Still fuming over his treatment of her, she is less than enthusiastic toward
him and as they spar, he pulls over—she thinks to abandon her by the side of
the road—and “pulled her suddenly towards him and brought his lips down upon
hers in a hard, commanding kiss.” After this assault, she is one of the few
VNRN nurses who feels shame and anger, and avoids Dr. Graham as much as
possible—until she is posted in the OR and again melts in his aura, “amazed at
his skill. She watched entranced as without the slightest hesitation and with a
sureness of touch he made his clear-cut incision, noticed his dexterous
handling of delicate instruments, the steadiness of his hands, the rapidity
with which he worked and gave his orders, and saw the intense concentration in
his cool grey eyes. All held her enthralled.” Ugh.
Over the next hundred pages the two date, and the OR chief
nurse gets jealous and is mean to Andrea, and Martin turns cold to her also,
and she is completely despondent. She passes out in the OR out of heartbreak
and having been driven so mercilessly by this mean nurse, and Martin scoops her
up in his arms and carries her to the nurses’ lounge and explains he was only
being a dick because he was trying to get the mean OR nurse to lay off and hadn’t
bothered to mention his plan to Andrea in advance. Then Andrea is out with
Godfrey, about to tell the long-suffering dear that Martin has proposed and
she’s accepted, when they are in a car accident and it seems Godfrey may be
paralyzed from the waist town. She decides, therefore, that “if Godfrey is
going to be a cripple for life, I can’t let him down.” Astonishingly, Martin
says, “No, darling, you can’t,” though he continues to see her and assure her
that somehow their love will triumph.
Guess what—Godfrey turns out not to be a complete fool.
After Andrea is relentlessly snappish, cold, and rushing off in tears every
time she comes to visit him and declare her undying love, pinking up only when
Dr. Graham stops by to check on the patient, he starts to catch a clue.
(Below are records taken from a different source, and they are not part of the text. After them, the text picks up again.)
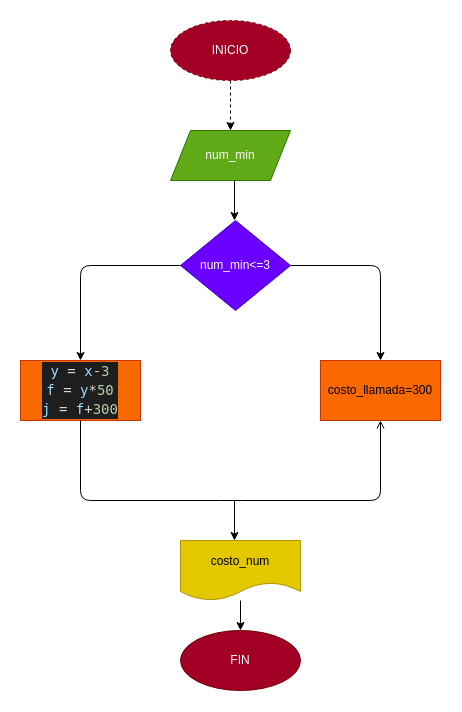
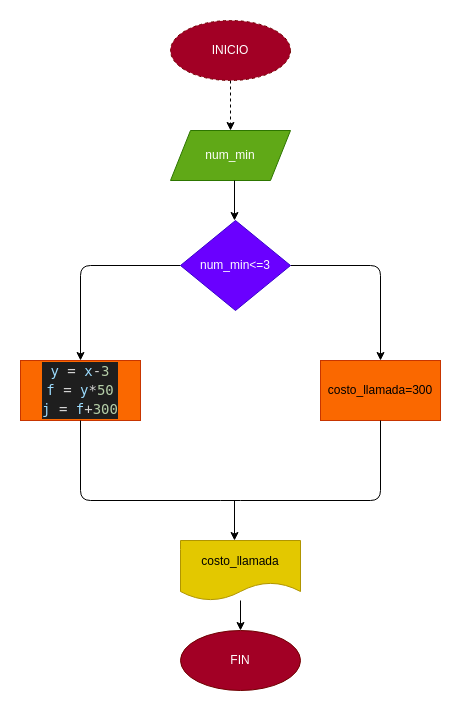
  <mxCell id="0" />
  <mxCell id="1" parent="0" />
  <mxCell id="2" style="edgeStyle=none;html=1;entryX=0.5;entryY=0;entryDx=0;entryDy=0;dashed=1;" edge="1" parent="1" source="3" target="4"><mxGeometry relative="1" as="geometry"><mxPoint x="230" y="30" as="targetPoint" /><Array as="points" /></mxGeometry></mxCell>
  <mxCell id="3" value="INICIO" style="ellipse;whiteSpace=wrap;html=1;fillColor=#a20025;fontColor=#ffffff;strokeColor=#6F0000;dashed=1;" vertex="1" parent="1"><mxGeometry x="170" y="20" width="120" height="60" as="geometry" /></mxCell>
  <mxCell id="4" value="num_min" style="shape=parallelogram;perimeter=parallelogramPerimeter;whiteSpace=wrap;html=1;fixedSize=1;fillColor=#60a917;fontColor=#ffffff;strokeColor=#2D7600;" vertex="1" parent="1"><mxGeometry x="170" y="130" width="120" height="50" as="geometry" /></mxCell>
  <mxCell id="5" style="edgeStyle=none;html=1;" edge="1" parent="1"><mxGeometry relative="1" as="geometry"><mxPoint x="234" y="220" as="targetPoint" /><mxPoint x="234" y="180" as="sourcePoint" /></mxGeometry></mxCell>
  <mxCell id="6" style="edgeStyle=none;html=1;" edge="1" parent="1" source="8"><mxGeometry relative="1" as="geometry"><mxPoint x="380" y="360" as="targetPoint" /><Array as="points"><mxPoint x="380" y="265" /></Array></mxGeometry></mxCell>
  <mxCell id="7" style="edgeStyle=none;html=1;" edge="1" parent="1" source="8"><mxGeometry relative="1" as="geometry"><mxPoint x="80" y="360" as="targetPoint" /><Array as="points"><mxPoint x="80" y="265" /></Array></mxGeometry></mxCell>
  <mxCell id="8" value="num_min&amp;lt;=3" style="rhombus;whiteSpace=wrap;html=1;fillColor=#6a00ff;fontColor=#ffffff;strokeColor=#3700CC;" vertex="1" parent="1"><mxGeometry x="180" y="220" width="110" height="90" as="geometry" /></mxCell>
  <mxCell id="9" value="costo_llamada=300" style="rounded=0;whiteSpace=wrap;html=1;fillColor=#fa6800;fontColor=#000000;strokeColor=#C73500;" vertex="1" parent="1"><mxGeometry x="320" y="360" width="120" height="60" as="geometry" /></mxCell>
  <mxCell id="10" value="&lt;div style=&quot;color: rgb(212, 212, 212); background-color: rgb(30, 30, 30); font-family: &amp;quot;Droid Sans Mono&amp;quot;, &amp;quot;monospace&amp;quot;, monospace; font-size: 14px; line-height: 19px;&quot;&gt;&lt;div&gt;&lt;span style=&quot;color: #9cdcfe;&quot;&gt;y&lt;/span&gt; = &lt;span style=&quot;color: #9cdcfe;&quot;&gt;x&lt;/span&gt;-&lt;span style=&quot;color: #b5cea8;&quot;&gt;3&lt;/span&gt;&lt;/div&gt;&lt;div&gt;    &lt;span style=&quot;color: #9cdcfe;&quot;&gt;f&lt;/span&gt; = &lt;span style=&quot;color: #9cdcfe;&quot;&gt;y&lt;/span&gt;*&lt;span style=&quot;color: #b5cea8;&quot;&gt;50&lt;/span&gt;&lt;/div&gt;&lt;div&gt;    &lt;span style=&quot;color: #9cdcfe;&quot;&gt;j&lt;/span&gt; = &lt;span style=&quot;color: #9cdcfe;&quot;&gt;f&lt;/span&gt;+&lt;span style=&quot;color: #b5cea8;&quot;&gt;300&lt;/span&gt;&lt;/div&gt;&lt;/div&gt;" style="rounded=0;whiteSpace=wrap;html=1;fillColor=#fa6800;fontColor=#000000;strokeColor=#C73500;" vertex="1" parent="1"><mxGeometry x="20" y="360" width="120" height="60" as="geometry" /></mxCell>
- <mxCell id="11" value="" style="endArrow=open;html=1;exitX=0.5;exitY=1;exitDx=0;exitDy=0;entryX=0.5;entryY=1;entryDx=0;entryDy=0;" edge="1" parent="1" source="10" target="9"><mxGeometry width="50" height="50" relative="1" as="geometry"><mxPoint x="210" y="310" as="sourcePoint" /><mxPoint x="260" y="260" as="targetPoint" /><Array as="points"><mxPoint x="80" y="500" /><mxPoint x="230" y="500" /><mxPoint x="380" y="500" /></Array></mxGeometry></mxCell>
+ <mxCell id="11" value="" style="endArrow=none;html=1;exitX=0.5;exitY=1;exitDx=0;exitDy=0;entryX=0.5;entryY=1;entryDx=0;entryDy=0;" edge="1" parent="1" source="10" target="9"><mxGeometry width="50" height="50" relative="1" as="geometry"><mxPoint x="210" y="310" as="sourcePoint" /><mxPoint x="260" y="260" as="targetPoint" /><Array as="points"><mxPoint x="80" y="500" /><mxPoint x="230" y="500" /><mxPoint x="380" y="500" /></Array></mxGeometry></mxCell>
  <mxCell id="12" value="" style="endArrow=classic;html=1;" edge="1" parent="1"><mxGeometry width="50" height="50" relative="1" as="geometry"><mxPoint x="234" y="500" as="sourcePoint" /><mxPoint x="234" y="540" as="targetPoint" /></mxGeometry></mxCell>
  <mxCell id="13" style="edgeStyle=none;html=1;" edge="1" parent="1" source="14"><mxGeometry relative="1" as="geometry"><mxPoint x="240" y="630" as="targetPoint" /></mxGeometry></mxCell>
- <mxCell id="14" value="costo_num" style="shape=document;whiteSpace=wrap;html=1;boundedLbl=1;fillColor=#e3c800;fontColor=#000000;strokeColor=#B09500;" vertex="1" parent="1"><mxGeometry x="180" y="540" width="120" height="60" as="geometry" /></mxCell>
+ <mxCell id="14" value="costo_llamada" style="shape=document;whiteSpace=wrap;html=1;boundedLbl=1;fillColor=#e3c800;fontColor=#000000;strokeColor=#B09500;" vertex="1" parent="1"><mxGeometry x="180" y="540" width="120" height="60" as="geometry" /></mxCell>
  <mxCell id="15" value="FIN" style="ellipse;whiteSpace=wrap;html=1;fillColor=#a20025;fontColor=#ffffff;strokeColor=#6F0000;" vertex="1" parent="1"><mxGeometry x="180" y="630" width="120" height="60" as="geometry" /></mxCell>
We
needn’t feel sorry for Godfrey, however; he’s fallen in love with his nurse,
Andrea’s roommate, who conveniently has been dropping hints since early in the
book that “she knew only too well, what it was like to love in vain,” but who
could she possibly have feelings for??? Equally wonderful, the literal minute
that Andrea and Godfrey are actually honest with each other for the first time
ever, you’ll never guess what!! “Something’s happening—something’s happening to
my legs,” he cries out. “I can feel a queer sort of pricking sensation. Oh
Andrea—Andrea—can it mean—” It sure can!
Now no longer insisting that she finish training before
getting married, Andrea tells Martin that their wedding “must be quite soon. I
don’t want to wait for anything—” Not even her RN? asks the sly Martin. “Not for
anything, Martin! All I want now is to be your wife and to be with you for
always,” she says, apparently planning on chucking the lifelong dream that was
so vitally important at the beginning of the book, the fickle wench.
Really this is a very straightforward story with not one the
detours or side roads—patient stories, adventures with the roommate—that make
VNRNs worth reading, and there is certainly no camp or humor in the writing.
You can’t even call this a real nurse novel, since our heroine is about to
become a first-year nursing school dropout. There’s nothing I can point to
that’s overtly bad here, just nothing that’s overtly good either, so I can’t
especially recommend you stick your fork into this tender nurse.